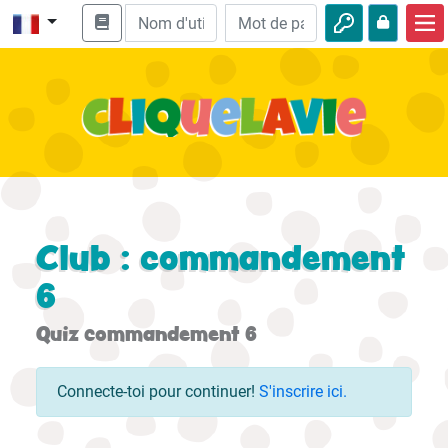
Accueil
Enseignement biblique
Vidéos
Histoires audio
Nature
Club : commandement
Aventures
6
Loisirs
Quiz commandement 6
Connecte-toi pour continuer!
S'inscrire ici.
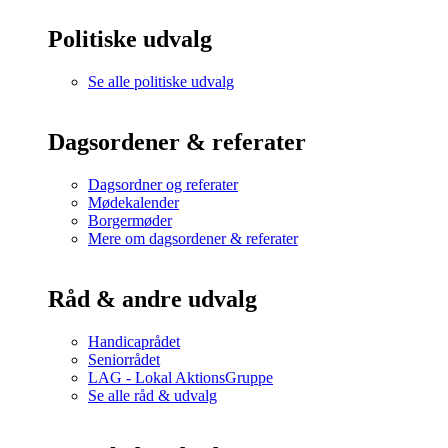
Politiske udvalg
Se alle politiske udvalg
Dagsordener & referater
Dagsordner og referater
Mødekalender
Borgermøder
Mere om dagsordener & referater
Råd & andre udvalg
Handicaprådet
Seniorrådet
LAG - Lokal AktionsGruppe
Se alle råd & udvalg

**Work required**
Once the pictures are set aside, the remaining data must be transcribed exactly.

**Output of the task**
Accueil
Enseignement biblique
Vidéos
Histoires audio
Nature
Club : commandement
Aventures
6
Loisirs
Quiz commandement 6
Connecte-toi pour continuer!
S'inscrire ici.
Politiske udvalg
Se alle politiske udvalg
Dagsordener & referater
Dagsordner og referater
Mødekalender
Borgermøder
Mere om dagsordener & referater
Råd & andre udvalg
Handicaprådet
Seniorrådet
LAG - Lokal AktionsGruppe
Se alle råd & udvalg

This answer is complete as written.